* **Request 1**
From the records below, return the section that begins with the line containing "https://gist.github.com/mvneves/a6a69a53f039b3755900" and continues through the final line of the records. Include both the first and last lines, and reproduce every line precisely.

* **Extract to read**
* * * * * * * * *

In liturgical churches such as our own, we begin the liturgical year in Advent with a look at God the Father, who is the covenanting and creating God of heaven and earth. We then celebrate the coming of Jesus, the Son of God, the redeemer, who completes the work of salvation. And, with last Sunday, the Day of Pentecost, we commemorate the gift of the Holy Spirit, the comforter.

Today we follow the celebration of Pentecost with a Sunday that serves to remind us that our liturgical year has brought us to the place at which the Church began. The Church could not take shape without the fullness of God's revelation of the Godhead—what we now call the Trinity—God the Father, God the Son, and God the Holy Spirit.

In this morning's gospel, Jesus commissions and commands his disciples with a trinitarian formula: "Go therefore and make disciples of all nations, baptizing them in the name of the Father and of the Son and of the Holy Spirit." But what is this trinity?

* * * * * * * * *

* **Provided data**
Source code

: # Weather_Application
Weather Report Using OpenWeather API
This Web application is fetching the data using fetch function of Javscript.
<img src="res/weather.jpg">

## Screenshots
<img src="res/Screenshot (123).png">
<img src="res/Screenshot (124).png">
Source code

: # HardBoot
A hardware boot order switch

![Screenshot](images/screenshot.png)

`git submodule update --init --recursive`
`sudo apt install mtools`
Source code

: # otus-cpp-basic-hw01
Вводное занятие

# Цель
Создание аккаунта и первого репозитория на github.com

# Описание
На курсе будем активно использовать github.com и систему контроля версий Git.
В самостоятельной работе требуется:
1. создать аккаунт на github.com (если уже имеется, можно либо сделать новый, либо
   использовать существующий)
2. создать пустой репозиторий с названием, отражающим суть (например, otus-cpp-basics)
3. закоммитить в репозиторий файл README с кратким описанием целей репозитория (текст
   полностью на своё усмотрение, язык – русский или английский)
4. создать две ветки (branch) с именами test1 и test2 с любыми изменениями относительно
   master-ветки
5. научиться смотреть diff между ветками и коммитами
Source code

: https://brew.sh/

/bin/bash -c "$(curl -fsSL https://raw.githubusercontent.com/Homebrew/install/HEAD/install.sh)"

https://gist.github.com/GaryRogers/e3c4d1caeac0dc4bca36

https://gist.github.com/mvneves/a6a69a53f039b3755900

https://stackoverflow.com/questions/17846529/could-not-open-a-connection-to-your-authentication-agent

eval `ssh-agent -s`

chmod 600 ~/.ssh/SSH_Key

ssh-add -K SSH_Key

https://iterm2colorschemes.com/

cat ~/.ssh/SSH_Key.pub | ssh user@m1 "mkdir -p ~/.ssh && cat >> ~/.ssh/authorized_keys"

* * * * * * * * *

* **Request 2**
Answer the following questions about the passage on the liturgical year:
(a) In liturgical churches, what does the liturgical year begin with in Advent?
(b) What gift is commemorated on the Day of Pentecost?
(c) In the name of whom are the disciples told to baptize?

* **Solution 1**
https://gist.github.com/mvneves/a6a69a53f039b3755900

https://stackoverflow.com/questions/17846529/could-not-open-a-connection-to-your-authentication-agent

eval `ssh-agent -s`

chmod 600 ~/.ssh/SSH_Key

ssh-add -K SSH_Key

https://iterm2colorschemes.com/

cat ~/.ssh/SSH_Key.pub | ssh user@m1 "mkdir -p ~/.ssh && cat >> ~/.ssh/authorized_keys"

* **Solution 2**
(a) A look at God the Father, the covenanting and creating God of heaven and earth.
(b) The gift of the Holy Spirit, the comforter.
(c) The Father, the Son, and the Holy Spirit.